Here it is the code:

# define the autoencoder model
class SparseAutoencoder(nn.Module):
    def __init__(self):
        super(SparseAutoencoder, self).__init__()
        # encoder
        self.enc1 = nn.Linear(in_features=100, out_features=40)
        self.enc2 = nn.Linear(in_features=40, out_features=20)
        self.enc3 = nn.Linear(in_features=20, out_features=4)
        # decoder 
        self.dec1 = nn.Linear(in_features=4, out_features=20)
        self.dec2 = nn.Linear(in_features=20, out_features=40)
        self.dec3 = nn.Linear(in_features=40, out_features=100)
    def forward(self, x):
        # encoding
        x = F.relu(self.enc1(x))
        x = F.relu(self.enc2(x))
        x = F.relu(self.enc3(x))
        y = x # encoded data
        # decoding
        x = F.relu(self.dec1(x))
        x = F.relu(self.dec2(x))
        x = F.relu(self.dec3(x))
        return y,x

# the loss function
criterion = nn.MSELoss()

def kl_divergence(rho, rho_hat):
    rho_hat = torch.mean(torch.sigmoid(rho_hat), 1) 
    rho = torch.tensor([rho] * len(rho_hat)).to(device)
    return torch.sum(rho * torch.log(rho/rho_hat) + (1 - rho) * torch.log((1 - rho)/(1 - rho_hat)))
 
def sparse_loss(rho, x):
    values = x
    loss = 0
    for i in range(len(model_children)):
        values = model_children[i](values)
        if i==3:
            loss += kl_divergence(rho, values)      
    return loss

# define the training function
def fit(model, dataloader, epoch ):
    print('Training')
    model.train()
    # running_loss variable will help us calculate the batch-wise loss.
    running_loss = 0.0
    # we will use the counter to calculate the per epoch loss.
    counter = 0
    # we iterate through the data.
    for i, data in tqdm(enumerate(dataloader), total=int(len(dataloader.dataset)/dataloader.batch_size)):
        counter += 1
        data = data.view(-1, 200)
        data = data.to(device)
        # we update the gradients to zero
        optimizer.zero_grad()
        # and we compute the outputs
        _,outputs = model(data)
        # we get the mse_loss
        mse_loss = criterion(outputs, data)
        if ADD_SPARSITY == 'yes':
            # Then we call the sparse_loss function
            sparsity = sparse_loss(RHO, data)
            # and calculate the final sparsity constraint (we add the sparsity penalty)
            loss = mse_loss + BETA * sparsity
        else:
            loss = mse_loss        
        
        # We backpropagate the gradients
        loss.backward()
        # We update the model parameters
        optimizer.step()
        # We calculate the batch loss
        running_loss += loss.item()
    
    # We calculate the epoch_loss 
    epoch_loss = running_loss / counter
    print(f"Train Loss: {epoch_loss:.3f}")
    
    return epoch_loss

My problem is that only output neurons fires, regardless the input. The activated neuron is always the same one. The fact that 1 out of 4 fires is good, since I’m applying KL divergence, but the activated one can - and must - change with the input.

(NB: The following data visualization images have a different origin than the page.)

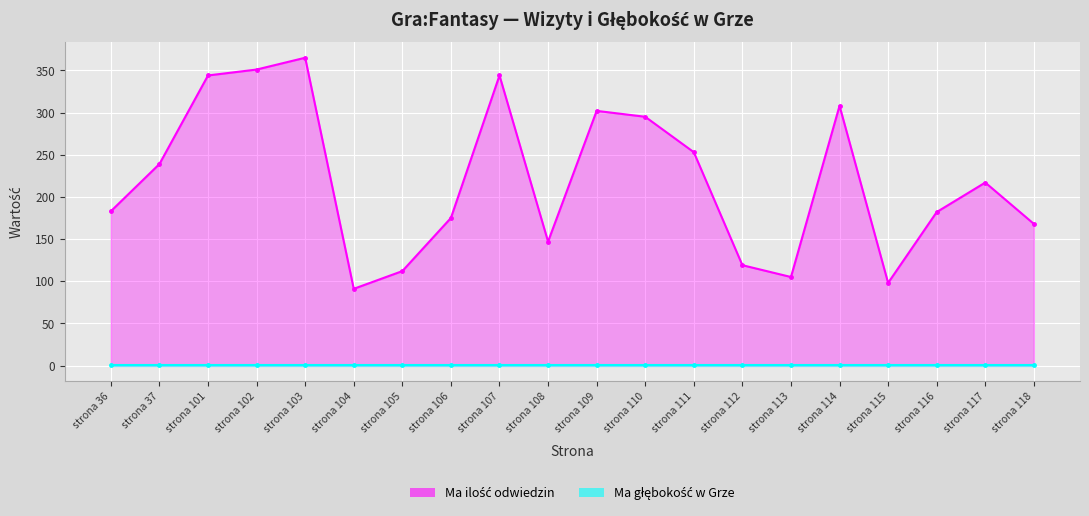

What is the value of the 19th point from the left?

217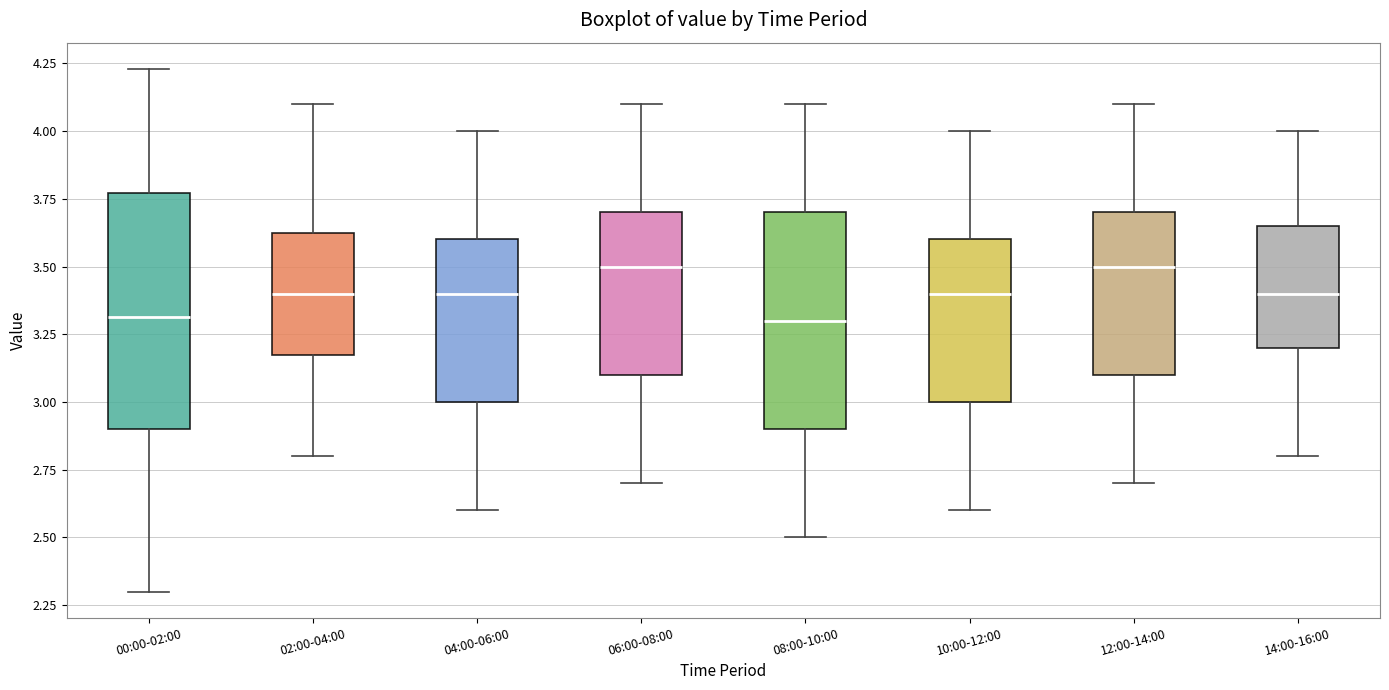

Reading left to right, read every box against the y-axis: the position of its median line, the range the box covers, and the ends of its whiskers. The values are not printed on the chart, so give them approximately, as read against the axis.

00:00-02:00: median 3.30, box 2.90 to 3.75, whiskers 2.30 to 4.25
02:00-04:00: median 3.40, box 3.20 to 3.65, whiskers 2.80 to 4.10
04:00-06:00: median 3.40, box 3.00 to 3.60, whiskers 2.60 to 4.00
06:00-08:00: median 3.50, box 3.10 to 3.70, whiskers 2.70 to 4.10
08:00-10:00: median 3.30, box 2.90 to 3.70, whiskers 2.50 to 4.10
10:00-12:00: median 3.40, box 3.00 to 3.60, whiskers 2.60 to 4.00
12:00-14:00: median 3.50, box 3.10 to 3.70, whiskers 2.70 to 4.10
14:00-16:00: median 3.40, box 3.20 to 3.65, whiskers 2.80 to 4.00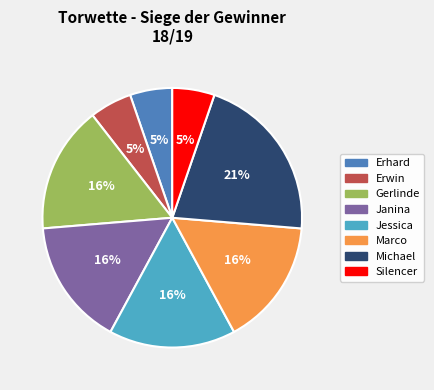

Is the sum of Erhard and Janina greater than half?

No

Maybe there is a bug in the code? Am I doing something wrong?

Thank you for you time and help in advanced.

googlebot · May 19, 2020, 6:29pm

If I understand correctly, your kl_divergence pushes activations towards negative values indiscriminately. So, if these 4 outputs have different moments as training starts, I would expect such a behaviour.

Note that nn.Linear initial bias is not zero is pytorch, this may aggreviate your problem. Apart from that, things to try: dropout, BatchNorm1d(affine=False), leaky_relu.